数年後、彼女は手術室への異動を命じられる。私は、看護師の世界を知る上で、最も謎が多いのがオペ看(手術室看護師)ではないかと思っている。なぜなら手術室は手術を予定している患者しか入室できない上に、入室後はすぐに麻酔をかけられ、覚醒して動けるようになる頃には病室に戻っているからだ。手術室の看護師が、どのような仕事をしているのかを知る術がないのだ。本書では、そんな彼女たちの仕事が具体的に綴られている。彼女たちの基本的な役割は、手術が順調に滞りなく遂行できるようにあらゆる面からサポートすることだ。特に器械出しと呼ばれる、手術に必要な器具を医師に渡す役割を担う看護師は、手術方式、使用する器具の順番、執刀医の好み、特徴、性格なども踏まえつつ、臨機応変に器具を渡すスキルが求められる。細かなミスで命を失う原因になる手術において、これほど神経を研ぎ澄まし、患者の状態を観察しつつ、医師と円滑なコミュニケーションを取る必要があるポジションはないだろう。実際に、千里さんも器械出しを担当するにあたり、すべてを網羅する勢いで勉強したと綴っている。

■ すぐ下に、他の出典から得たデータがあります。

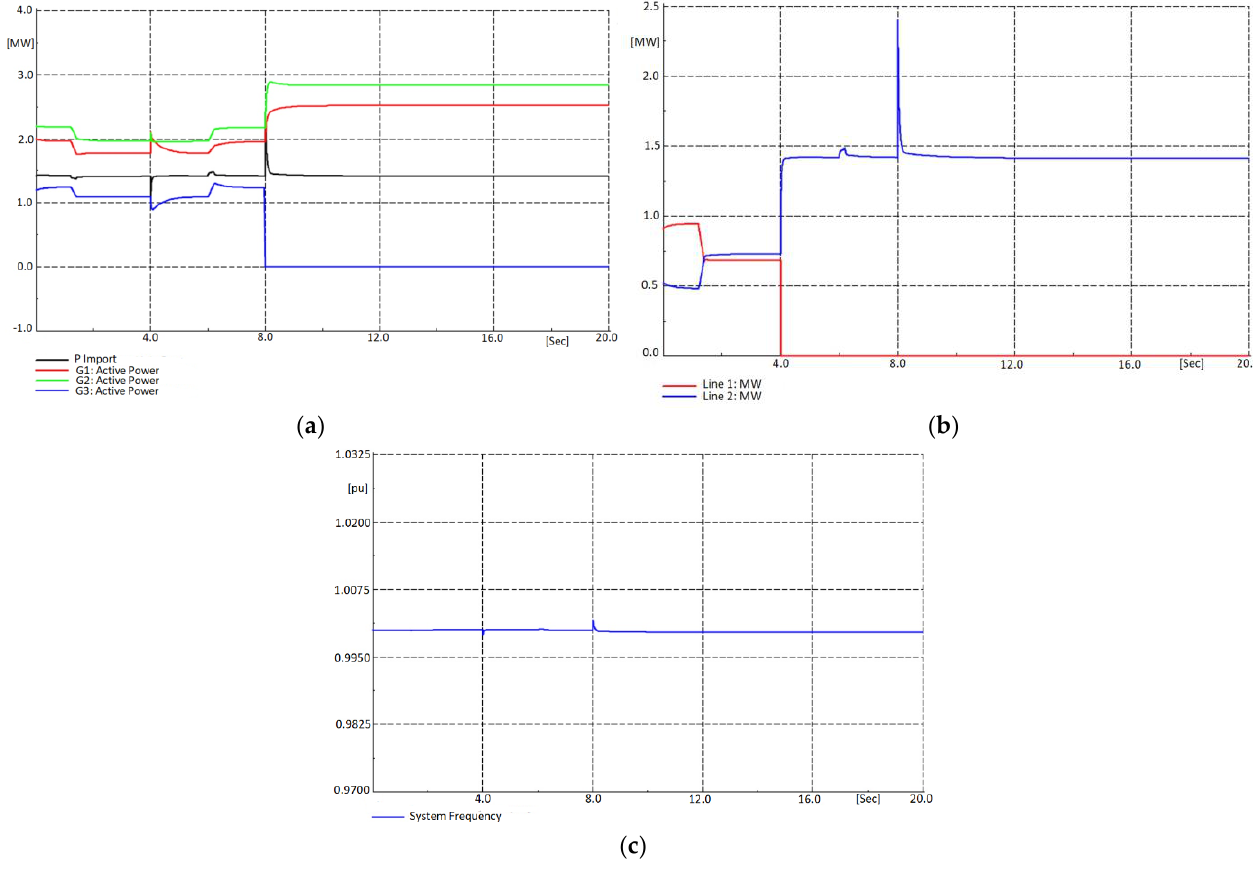
Figure 9. Simulation results of Case study-3. ( a ) Active Power of G1, G2 and G3; ( b ) Active Power Flow on line 1 and line 2; ( c ) Frequency of the Micro Grid. Flow on line 1 and line 2; ( c ) Frequency of the Micro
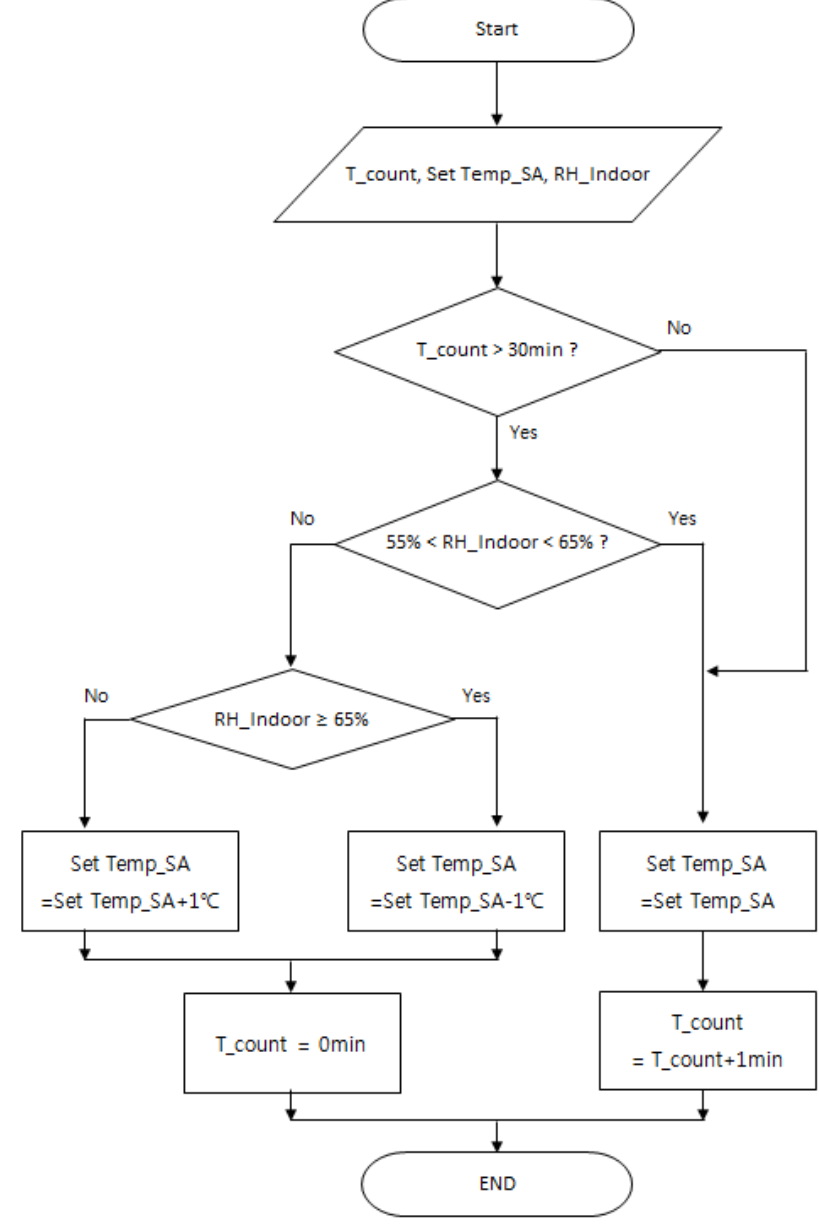
Figure 5. Flow chart of the control algorithm of supply air temperature in the OAP.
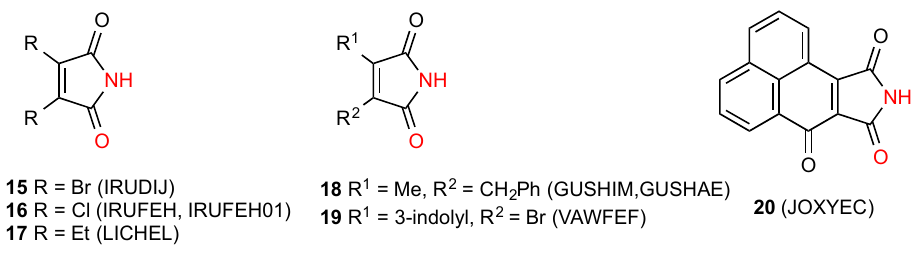
Figure 6. Disubstituted maleimides forming ribbon pattern B.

ただ、彼女が努力をしたのは、医師に怒られないためではない。すべてを理解しておくことが、必ず患者のためになると理解していたからだ。病棟に勤めていた時も、救急病棟に勤めていた時も、彼女は患者のために努力を重ねてきたという。まさに看護師のかがみのような存在だ。

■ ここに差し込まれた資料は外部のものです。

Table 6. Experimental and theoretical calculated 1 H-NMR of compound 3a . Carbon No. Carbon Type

本書には、このような看護観や仕事に関する真面目な話の他に、千里さんが経験した夜勤で起こる怪談話や、現代では絶対に開かれないであろう夜食パーティの話、仕事ができるライバル看護師登場の話、千里さんが看護師を目指すようになったきっかけ、今のナース事情など、クスッと笑えるエピソードも盛り込まれている。本書を読めば、看護師の仕事の舞台裏や裏事情を知ることができるだけでなく、どれだけ看護師が患者のために尽くそうと日々奮闘しているのかがわかるはずだ。ぜひ手に取って読んでいただきたい。